Text START

As for upper body. Go to you tube and watch some of my videos of him. Larrytbull_snowboarding is my channel. Videos Re not of great quality. But you will see one jump where he popped way to high and bailed. Without 
Spine protection he would've been really sore and possibly hurt. He also banged a few ribs on rails. The pads pretty much protected them. Really depends on how aggressive your son rides. An ounce of prevention is worth a pound of cure. He is not allowed in park without full pads

My son wears the medium Burton shorts. The large we way too large, he is really skinny unlike his dad


----------



## f00bar (Mar 6, 2014)

So is there really any difference between the football and snowboard impact shorts? They both seem to protect the same areas, and both claim comfort and movability as big selling points. By pure volume sold I would think the football ones have put more r&d.

Are they really the same, just marketed by different companies?


----------



## larrytbull (Oct 30, 2013)

f00bar said:


> So is there really any difference between the football and snowboard impact shorts? They both seem to protect the same areas, and both claim comfort and movability as big selling points. By pure volume sold I would think the football ones have put more r&d.
> 
> Are they really the same, just marketed by different companies?

Text END
Task inputs START

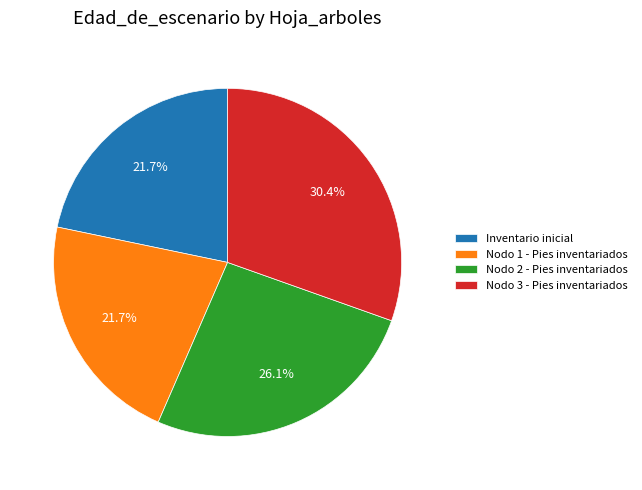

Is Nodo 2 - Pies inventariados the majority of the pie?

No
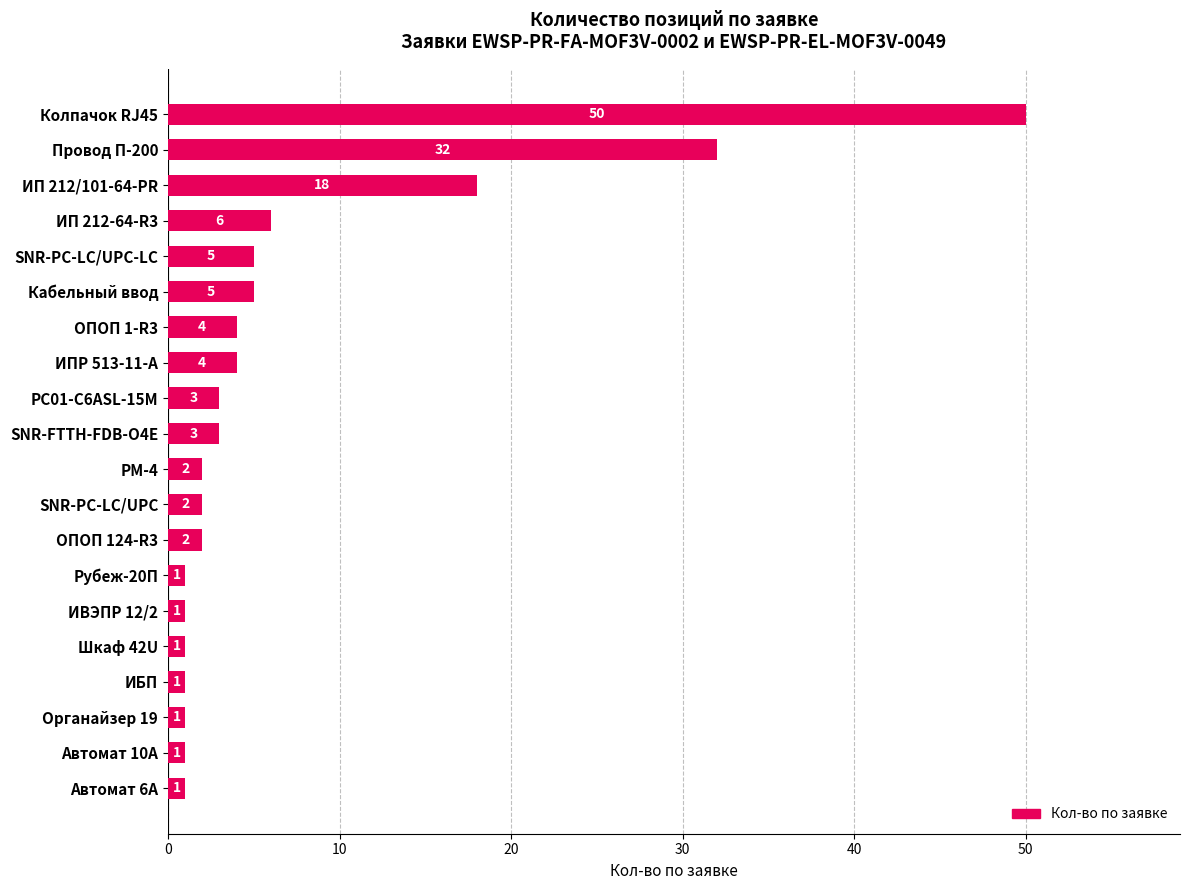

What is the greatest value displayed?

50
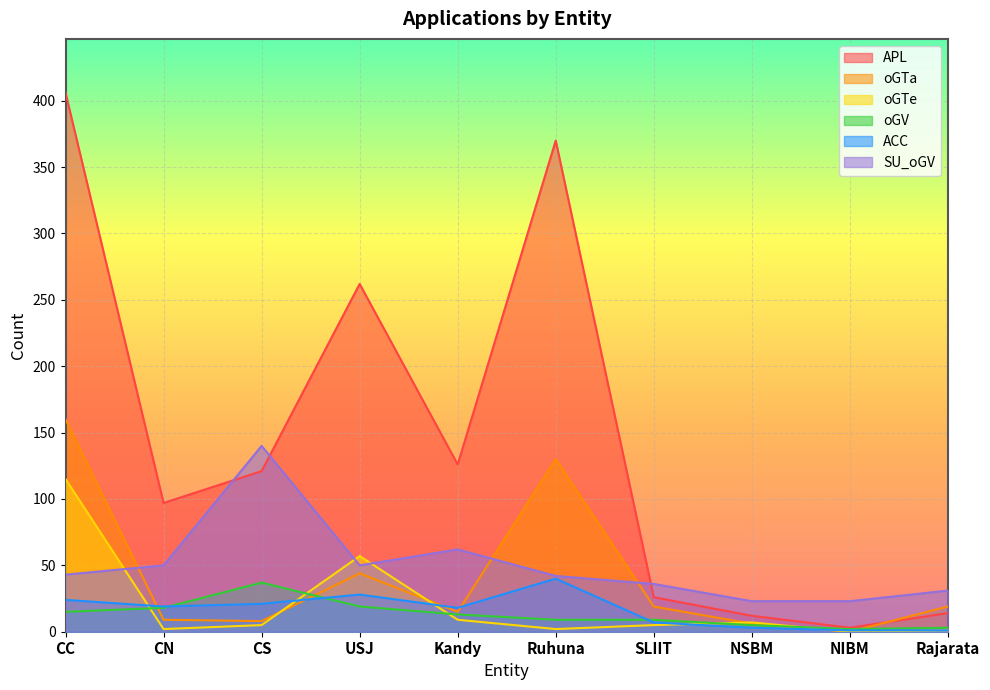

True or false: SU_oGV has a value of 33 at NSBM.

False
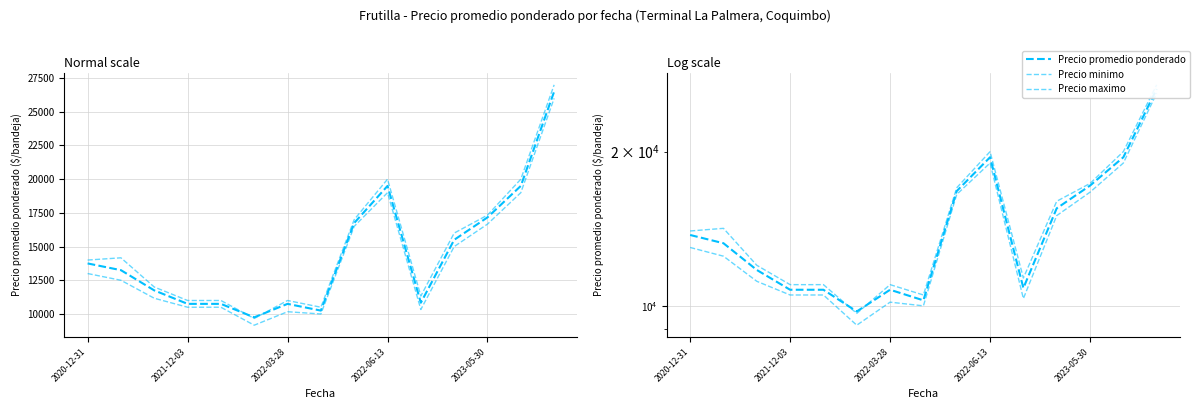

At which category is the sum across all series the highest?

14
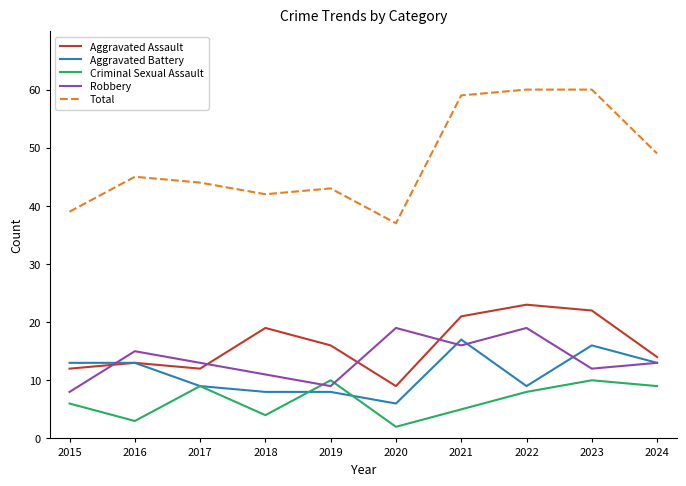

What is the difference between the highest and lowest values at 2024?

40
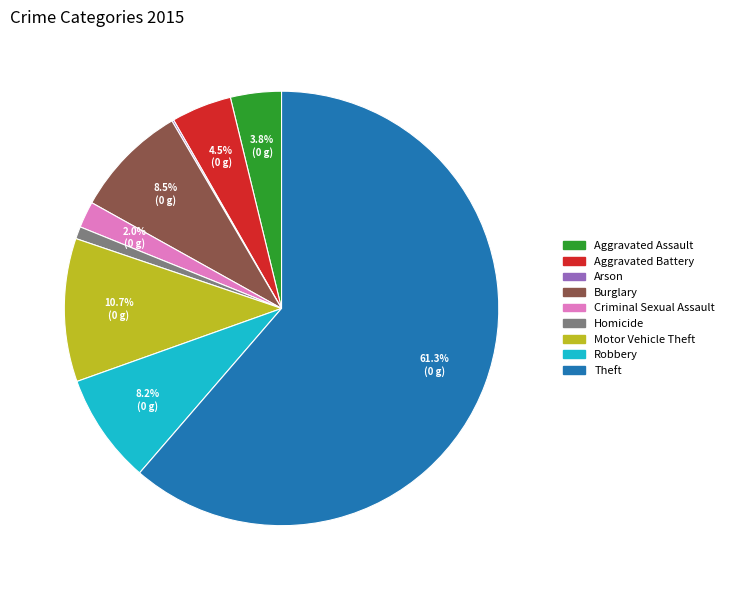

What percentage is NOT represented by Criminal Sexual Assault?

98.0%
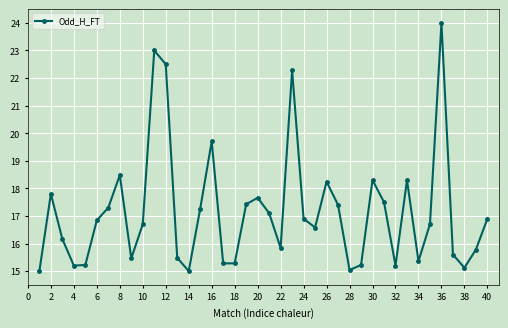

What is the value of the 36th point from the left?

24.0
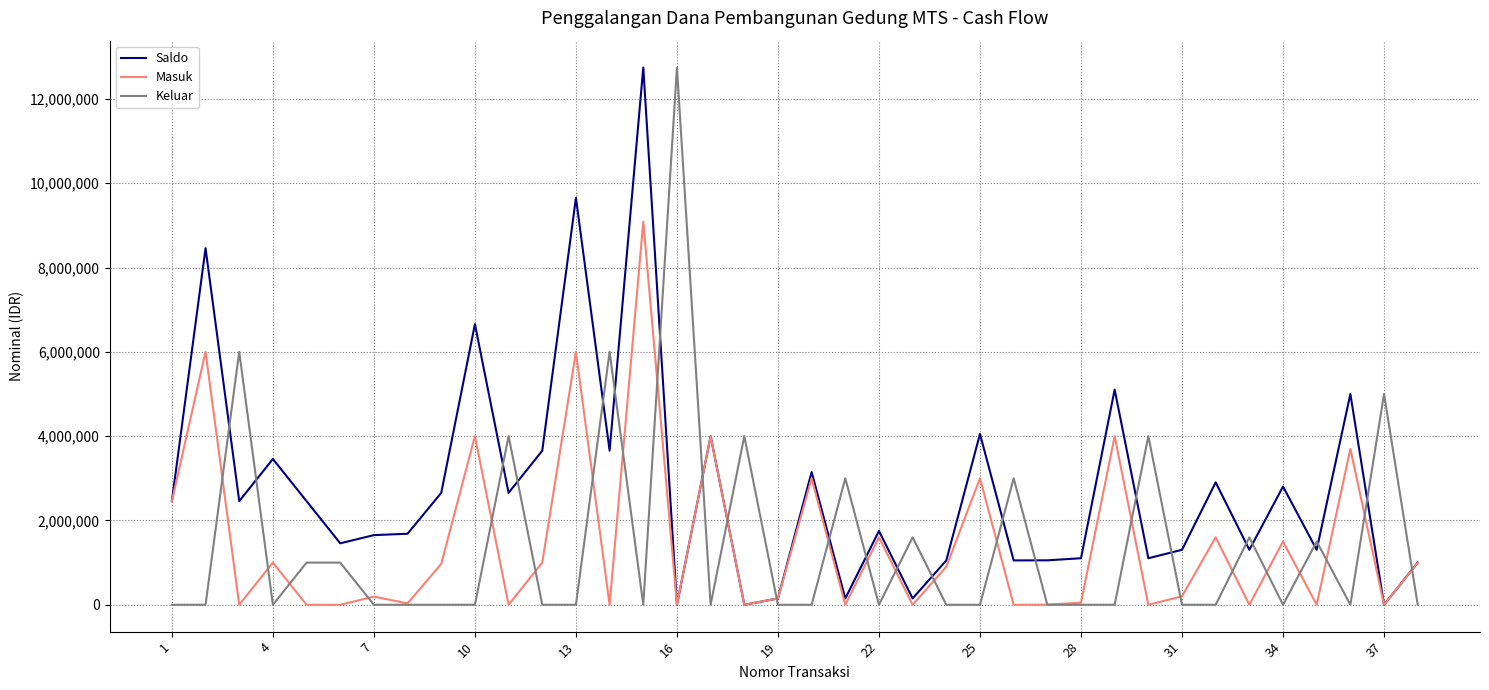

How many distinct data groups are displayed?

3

Task inputs END

(Work to complete):
A) In the thread about snowboard impact shorts, what size of Burton shorts does the son wear?
B) Put the lines of the records into a JSON list of strings, one string per line, starting at the line that contains "At which category" and ending at the last line of the records. Leave out blank lines and the pictures.
The records are unrelated to the thread about snowboard impact shorts.

(Solutions to the problems):
A) The medium Burton shorts.

B)
[
  "At which category is the sum across all series the highest?",
  "14",
  "What is the difference between the highest and lowest values at 2024?",
  "40",
  "What percentage is NOT represented by Criminal Sexual Assault?",
  "98.0%",
  "What is the value of the 36th point from the left?",
  "24.0",
  "How many distinct data groups are displayed?",
  "3"
]